The photograph hadn’t left her coat pocket.

Not even when she bathed. Not even when she slept.

Because whoever took it had gotten inside the Benediction chamber. Past blood-bound locks. Past tomb-thick silence. Past the threshold that not even memory dared to revisit.

That wasn’t just surveillance. That was heresy.

Sacred, forbidden, Rossetti knowledge had been breached and the breach was personal.

Whoever possessed the image… was close.

Too close.

The following morning, Maria sat stiffly at the Rossetti dining table, every muscle primed for war beneath her black silk sleeves. Her tea cooled untouched before her, wreathed in faint steam. She hadn’t drunk from the porcelain in years. She didn’t trust it.

Around her, the Rossettis circled like old dogs that sensed a storm coming.

“The prodigal ghost returns,” muttered Uncle Gaetano, swirling his espresso like it was someone’s blood.

“She always did have timing like a blade,” Aunt Leonora added, examining the tip of her fork.

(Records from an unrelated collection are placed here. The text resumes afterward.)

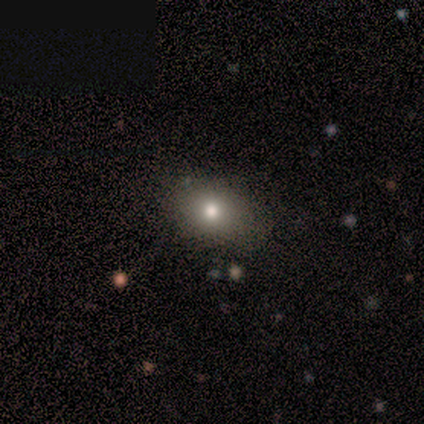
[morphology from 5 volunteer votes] smooth-or-featured: smooth: 60% | featured or disk: 20% | star or artifact: 20%
  how-rounded: in between: 67% | round: 33% | cigar-shaped: 0%
  merging: none: 75% | minor disturbance: 25% | major disturbance: 0% | merger: 0%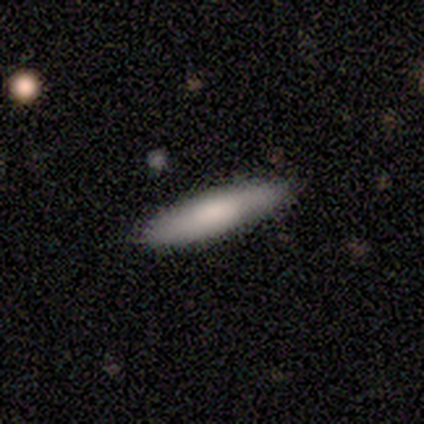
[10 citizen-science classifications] Smooth or featured?
  - smooth: 80% *
  - featured or disk: 20%
  - star or artifact: 0%
How rounded?
  - cigar-shaped: 100% *
  - round: 0%
  - in between: 0%
Merging?
  - none: 80% *
  - minor disturbance: 20%
  - major disturbance: 0%
  - merger: 0%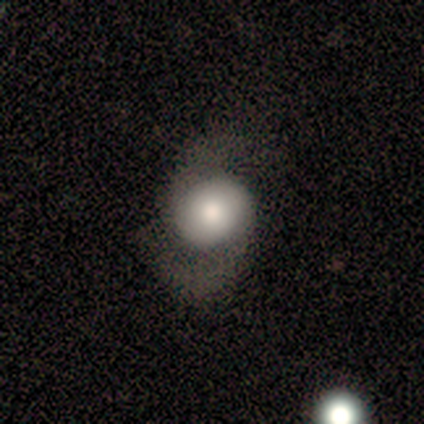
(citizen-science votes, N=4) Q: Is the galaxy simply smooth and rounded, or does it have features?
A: smooth — 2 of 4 (50%, tied with featured or disk).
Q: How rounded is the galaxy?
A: round — 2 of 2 (100%).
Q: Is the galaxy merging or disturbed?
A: none — 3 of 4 (75%).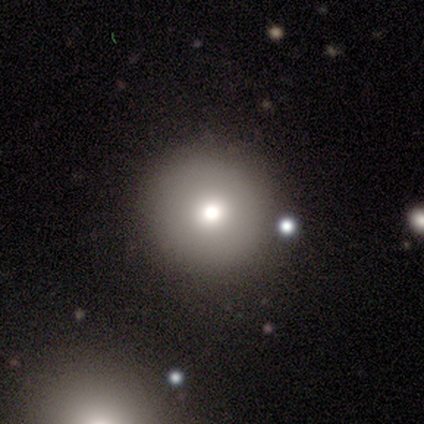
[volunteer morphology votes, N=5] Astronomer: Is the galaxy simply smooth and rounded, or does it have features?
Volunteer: smooth — 40%, tied with star or artifact at 40%.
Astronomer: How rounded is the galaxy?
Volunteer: round — 100%.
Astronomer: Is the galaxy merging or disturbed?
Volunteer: none — 100%.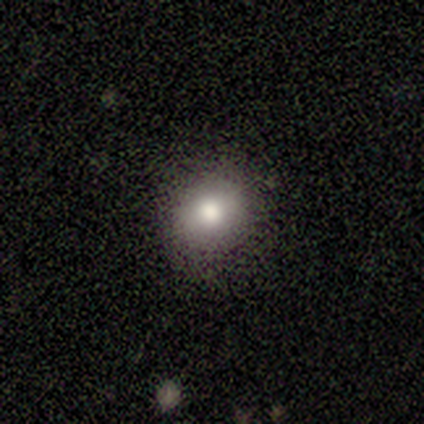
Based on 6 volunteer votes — Smooth or featured?
  - smooth: 50% *
  - star or artifact: 33%
  - featured or disk: 17%
How rounded?
  - round: 100% *
  - in between: 0%
  - cigar-shaped: 0%
Merging?
  - none: 100% *
  - minor disturbance: 0%
  - major disturbance: 0%
  - merger: 0%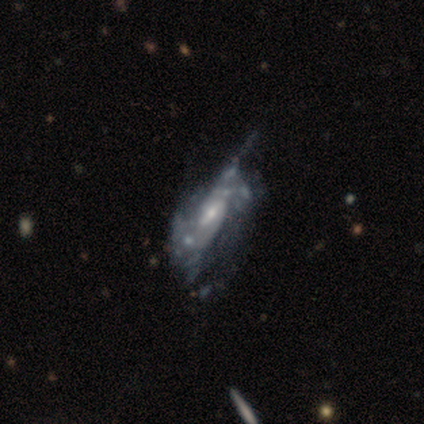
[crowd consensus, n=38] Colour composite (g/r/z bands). It shows a featured or disk galaxy (84%) with a weak bar (59%), loose (38%) spiral arms (83%) and a small central bulge (52%). Merging: minor disturbance (31%).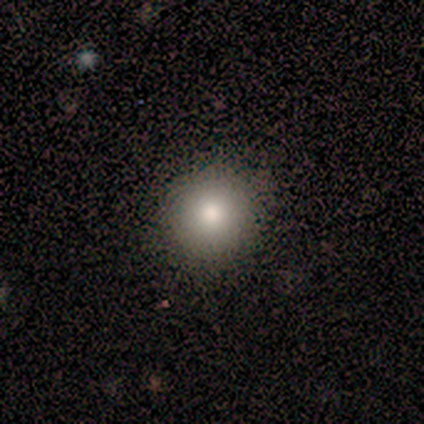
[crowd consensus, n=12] Q: Smooth or featured?
A: smooth (83%); runner-up: featured or disk (8%)
Q: How rounded?
A: round (90%); runner-up: in between (10%)
Q: Merging?
A: none (91%); runner-up: minor disturbance (9%)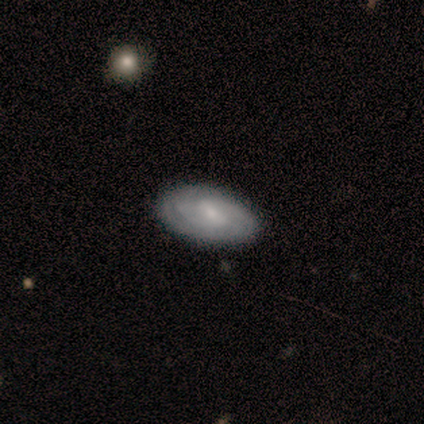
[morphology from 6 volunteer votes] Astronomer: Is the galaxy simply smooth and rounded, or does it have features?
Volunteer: smooth — 67%.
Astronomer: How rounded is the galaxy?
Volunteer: in between — 100%.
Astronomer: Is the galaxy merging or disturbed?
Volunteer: none — 100%.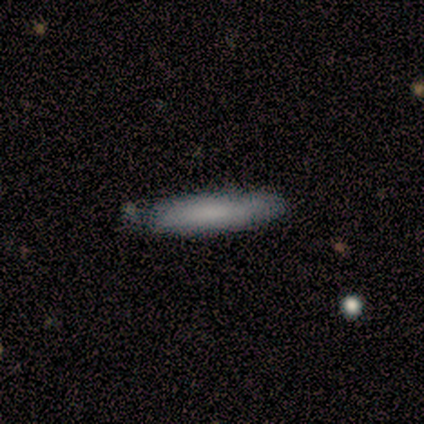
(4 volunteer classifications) Morphology: type=smooth (75%); roundness=cigar-shaped (100%); merging=none (100%).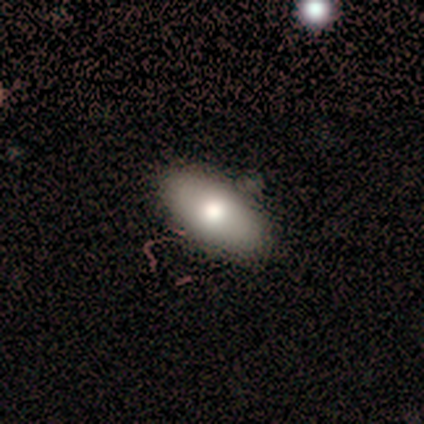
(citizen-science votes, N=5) Smooth or featured: smooth — 100%
How rounded: in between — 100%
Merging: none — 100%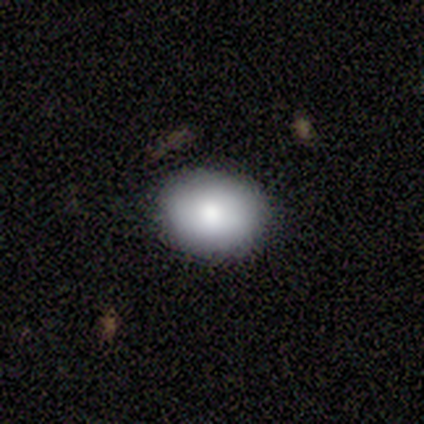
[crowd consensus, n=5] A smooth galaxy with no disk features (100%) that is in between round and cigar-shaped (60%).

Vote fractions:
- Smooth or featured? smooth: 100% / featured or disk: 0% / star or artifact: 0%
- How rounded? in between: 60% / round: 40% / cigar-shaped: 0%
- Merging? none: 100% / minor disturbance: 0% / major disturbance: 0% / merger: 0%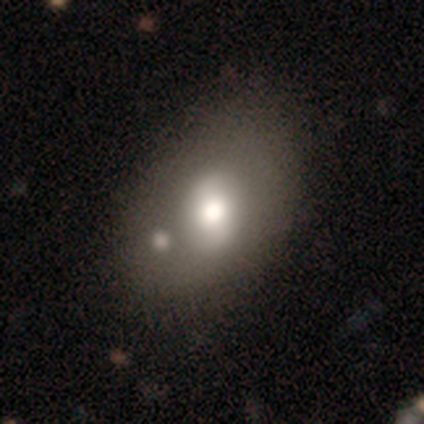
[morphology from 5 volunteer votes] Q: Smooth or featured?
A: featured or disk (60%); runner-up: smooth (40%)
Q: Edge-on disk?
A: no (100%)
Q: Bar?
A: no (100%)
Q: Spiral arms?
A: no (67%); runner-up: yes (33%)
Q: Bulge size?
A: moderate (100%)
Q: Merging?
A: none (60%); runner-up: merger (40%)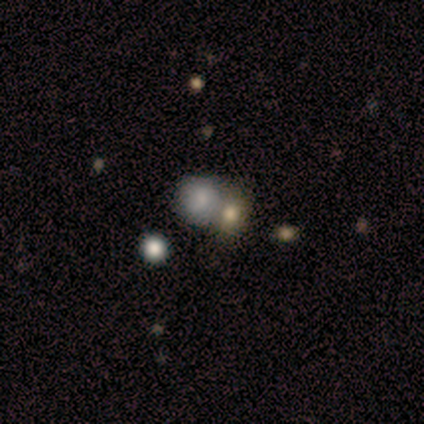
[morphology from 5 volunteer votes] A smooth galaxy with no disk features (80%) that is round (100%). Merging: merger (75%).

The twins giggled. Cousins, but hardly children anymore. Reared like wolves in pearls.

Maria ignored them all.

Across the long marble table, Victoria stared at her with something unreadable. Not quite malice. Not yet forgiveness. Something sharpened by memory and softened by fear.

“What happened the night he died?” Maria said, breaking the hush like a dropped glass.

Chairs scraped slightly. Forks froze.

Uncle Gaetano arched a bushy brow. “You mean before or after he screamed?”

Aunt Leonora’s hand twitched. “Gaetano”

He smirked, leaning back. “my brother died screaming. Woke the dogs. Woke the house.”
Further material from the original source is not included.